Chia seeds are a fibrous superfood, swelling up to 10 times their size in water. When you eat them, they absorb fluid and expand in the stomach, physically filling you up and slowing digestion. This is similar to how GLP-1 drugs delay gastric emptying.
Just one tablespoon of chia seeds added to yogurt, smoothies, or oatmeal can help you feel fuller for hours.
Eggs


Eggs are another protein-rich food that promotes satiety by increasing levels of satiety hormones, including GLP-1. Studies show that people who eat eggs for breakfast feel more satisfied and consume fewer calories throughout the day than those who eat high-carb breakfasts like bagels or pastries.
Including eggs in your meals can help control hunger and promote weight loss.
Dark green vegetables


Dark leafy greens like kale, spinach, and Swiss chard are nutrient-dense, high in water, and high in fiber, helping to fill you up without adding a lot of calories. Fiber slows digestion, and the bulk of these greens activates stretch receptors in the stomach, which signal satiety to the brain.

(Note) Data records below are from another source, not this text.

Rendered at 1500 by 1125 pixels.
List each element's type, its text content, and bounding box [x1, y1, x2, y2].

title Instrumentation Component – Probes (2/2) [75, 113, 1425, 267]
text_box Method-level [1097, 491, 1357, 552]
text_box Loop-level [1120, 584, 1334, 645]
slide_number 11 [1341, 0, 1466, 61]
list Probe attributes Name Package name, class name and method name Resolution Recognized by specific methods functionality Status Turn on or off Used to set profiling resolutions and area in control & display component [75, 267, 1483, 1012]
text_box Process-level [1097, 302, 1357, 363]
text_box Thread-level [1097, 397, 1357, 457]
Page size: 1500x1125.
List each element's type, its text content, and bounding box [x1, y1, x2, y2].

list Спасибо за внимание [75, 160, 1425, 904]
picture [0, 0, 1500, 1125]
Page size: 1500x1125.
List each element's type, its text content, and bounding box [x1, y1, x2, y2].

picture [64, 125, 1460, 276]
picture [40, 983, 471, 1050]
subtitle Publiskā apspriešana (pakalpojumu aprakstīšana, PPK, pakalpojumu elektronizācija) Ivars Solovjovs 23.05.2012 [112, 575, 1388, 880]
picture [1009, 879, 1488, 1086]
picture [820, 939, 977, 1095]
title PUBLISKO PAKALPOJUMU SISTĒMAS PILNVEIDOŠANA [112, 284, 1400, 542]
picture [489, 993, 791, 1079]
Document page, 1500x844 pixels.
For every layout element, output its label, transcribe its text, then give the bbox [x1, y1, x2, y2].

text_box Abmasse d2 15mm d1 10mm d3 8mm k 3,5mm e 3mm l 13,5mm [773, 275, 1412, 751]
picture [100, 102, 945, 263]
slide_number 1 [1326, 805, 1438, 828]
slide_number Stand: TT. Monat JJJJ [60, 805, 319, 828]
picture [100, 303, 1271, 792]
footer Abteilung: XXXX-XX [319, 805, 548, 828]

Pairing your dark leafy greens with a lean protein like salmon or grilled chicken can help round out the meal and provide balanced nutrients.
If you’re looking to support your weight loss efforts naturally, these foods can be a valuable part of your diet to help you better manage your appetite. While they don’t replace the power of weight-loss medications, incorporating foods that mimic the effects of GLP-1 can help reduce cravings and promote satiety, making it easier to stay on track.